### Directions for this task
List the lines below as a numbered list, leaving out any blank lines. Begin with the very first line and stop after the line that contains "اطلاعیه‌های این سایت پیگیری می‌شود. مهندسان".
* * * *
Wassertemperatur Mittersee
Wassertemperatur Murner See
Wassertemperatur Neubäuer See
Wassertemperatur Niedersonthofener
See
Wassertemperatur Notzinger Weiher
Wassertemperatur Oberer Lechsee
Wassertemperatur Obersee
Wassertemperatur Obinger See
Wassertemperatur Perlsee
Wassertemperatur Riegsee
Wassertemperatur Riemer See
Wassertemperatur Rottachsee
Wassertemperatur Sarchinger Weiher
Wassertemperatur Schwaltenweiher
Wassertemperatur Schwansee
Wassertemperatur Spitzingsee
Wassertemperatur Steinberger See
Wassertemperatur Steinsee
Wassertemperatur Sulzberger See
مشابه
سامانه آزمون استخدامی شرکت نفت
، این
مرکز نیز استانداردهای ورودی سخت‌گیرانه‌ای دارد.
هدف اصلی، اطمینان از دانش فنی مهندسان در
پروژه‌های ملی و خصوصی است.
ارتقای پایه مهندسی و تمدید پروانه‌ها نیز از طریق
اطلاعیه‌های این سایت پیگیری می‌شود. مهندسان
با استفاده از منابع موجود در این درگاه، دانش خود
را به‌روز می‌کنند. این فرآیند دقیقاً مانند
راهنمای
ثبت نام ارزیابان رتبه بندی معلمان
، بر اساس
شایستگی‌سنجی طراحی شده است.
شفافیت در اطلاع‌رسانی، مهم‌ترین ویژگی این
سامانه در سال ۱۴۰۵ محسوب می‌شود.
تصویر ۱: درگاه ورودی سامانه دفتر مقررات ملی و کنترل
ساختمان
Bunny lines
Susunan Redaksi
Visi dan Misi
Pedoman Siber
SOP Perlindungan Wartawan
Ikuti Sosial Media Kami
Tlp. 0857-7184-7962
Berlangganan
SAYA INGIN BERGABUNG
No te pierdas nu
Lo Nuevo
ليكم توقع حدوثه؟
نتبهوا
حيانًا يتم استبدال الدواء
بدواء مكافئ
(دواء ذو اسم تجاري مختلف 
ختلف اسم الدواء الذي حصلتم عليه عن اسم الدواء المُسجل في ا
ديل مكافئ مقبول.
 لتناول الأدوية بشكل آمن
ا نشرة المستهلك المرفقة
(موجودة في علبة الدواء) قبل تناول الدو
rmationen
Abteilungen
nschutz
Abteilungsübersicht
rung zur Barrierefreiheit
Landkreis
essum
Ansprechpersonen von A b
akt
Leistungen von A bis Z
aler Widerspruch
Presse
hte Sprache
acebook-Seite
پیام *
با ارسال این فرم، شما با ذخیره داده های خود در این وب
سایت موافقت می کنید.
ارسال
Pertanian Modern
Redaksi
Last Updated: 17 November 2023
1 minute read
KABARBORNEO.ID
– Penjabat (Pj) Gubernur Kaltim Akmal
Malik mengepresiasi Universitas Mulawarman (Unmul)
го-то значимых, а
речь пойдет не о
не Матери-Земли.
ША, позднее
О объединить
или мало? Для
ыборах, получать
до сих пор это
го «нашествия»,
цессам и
* * * *
### Solution to the problem
1. Wassertemperatur Mittersee
2. Wassertemperatur Murner See
3. Wassertemperatur Neubäuer See
4. Wassertemperatur Niedersonthofener
5. See
6. Wassertemperatur Notzinger Weiher
7. Wassertemperatur Oberer Lechsee
8. Wassertemperatur Obersee
9. Wassertemperatur Obinger See
10. Wassertemperatur Perlsee
11. Wassertemperatur Riegsee
12. Wassertemperatur Riemer See
13. Wassertemperatur Rottachsee
14. Wassertemperatur Sarchinger Weiher
15. Wassertemperatur Schwaltenweiher
16. Wassertemperatur Schwansee
17. Wassertemperatur Spitzingsee
18. Wassertemperatur Steinberger See
19. Wassertemperatur Steinsee
20. Wassertemperatur Sulzberger See
21. مشابه
22. سامانه آزمون استخدامی شرکت نفت
23. ، این
24. مرکز نیز استانداردهای ورودی سخت‌گیرانه‌ای دارد.
25. هدف اصلی، اطمینان از دانش فنی مهندسان در
26. پروژه‌های ملی و خصوصی است.
27. ارتقای پایه مهندسی و تمدید پروانه‌ها نیز از طریق
28. اطلاعیه‌های این سایت پیگیری می‌شود. مهندسان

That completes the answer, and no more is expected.